Problem requirements :: Give the data again exactly as written, without any of its pictures.

[Human pose keypoint data]
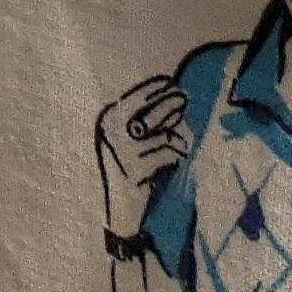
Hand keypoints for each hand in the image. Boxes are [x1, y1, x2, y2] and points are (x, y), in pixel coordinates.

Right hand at [95, 72, 190, 225]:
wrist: (120, 209)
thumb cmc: (130, 169)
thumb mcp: (129, 141)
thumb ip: (145, 123)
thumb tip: (173, 103)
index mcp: (107, 121)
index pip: (133, 98)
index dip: (153, 89)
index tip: (170, 83)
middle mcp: (111, 132)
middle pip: (149, 112)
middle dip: (169, 104)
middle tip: (184, 98)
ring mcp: (122, 151)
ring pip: (163, 136)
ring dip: (178, 140)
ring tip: (181, 146)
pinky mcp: (136, 169)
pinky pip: (167, 155)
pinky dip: (176, 157)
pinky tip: (176, 160)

Exercise solution ::
Hand keypoints for each hand in the image. Boxes are [x1, y1, x2, y2] and points are (x, y), in pixel coordinates.

Right hand at [95, 72, 190, 225]:
wrist: (120, 209)
thumb cmc: (130, 169)
thumb mcp: (129, 141)
thumb ip: (145, 123)
thumb tip: (173, 103)
index mcp: (107, 121)
index pip: (133, 98)
index dip: (153, 89)
index tip: (170, 83)
middle mcp: (111, 132)
middle pip: (149, 112)
middle dip: (169, 104)
middle tip: (184, 98)
ring mcp: (122, 151)
ring pip: (163, 136)
ring dip: (178, 140)
ring tip: (181, 146)
pinky mcp: (136, 169)
pinky pip: (167, 155)
pinky dip: (176, 157)
pinky tip: (176, 160)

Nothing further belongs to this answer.